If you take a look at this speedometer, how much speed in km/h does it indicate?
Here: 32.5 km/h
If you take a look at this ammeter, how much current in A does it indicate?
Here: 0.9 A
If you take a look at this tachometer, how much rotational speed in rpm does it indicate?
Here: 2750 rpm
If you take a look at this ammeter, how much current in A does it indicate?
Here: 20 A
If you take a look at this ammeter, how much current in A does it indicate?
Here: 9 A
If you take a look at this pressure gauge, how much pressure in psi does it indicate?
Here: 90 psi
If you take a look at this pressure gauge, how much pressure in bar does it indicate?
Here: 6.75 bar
---
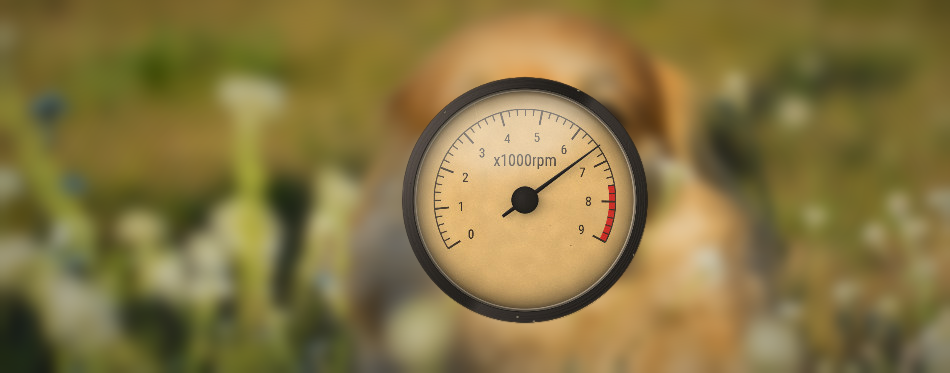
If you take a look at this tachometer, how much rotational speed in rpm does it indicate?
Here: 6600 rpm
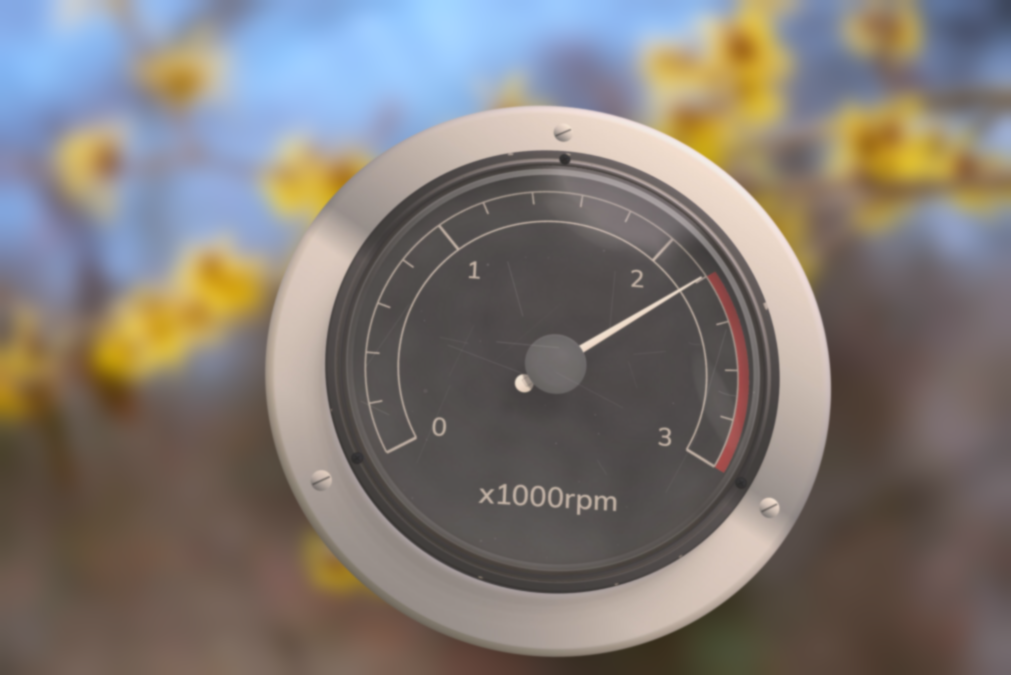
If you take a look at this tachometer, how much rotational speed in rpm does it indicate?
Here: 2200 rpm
---
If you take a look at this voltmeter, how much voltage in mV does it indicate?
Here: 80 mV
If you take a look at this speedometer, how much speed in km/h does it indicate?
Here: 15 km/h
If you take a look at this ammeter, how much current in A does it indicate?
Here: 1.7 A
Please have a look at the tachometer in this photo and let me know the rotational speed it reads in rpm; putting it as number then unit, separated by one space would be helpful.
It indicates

▸ Task statement:
Update the listing between the lines holding "If you take a look at this voltmeter, how" and "It indicates", inclusive, by replacing "take a look" with "look closely" and leaving everything else unchanged. Give back only those lines.

▸ Task answer:
If you look closely at this voltmeter, how much voltage in mV does it indicate?
Here: 80 mV
If you look closely at this speedometer, how much speed in km/h does it indicate?
Here: 15 km/h
If you look closely at this ammeter, how much current in A does it indicate?
Here: 1.7 A
Please have a look at the tachometer in this photo and let me know the rotational speed it reads in rpm; putting it as number then unit, separated by one space would be helpful.
It indicates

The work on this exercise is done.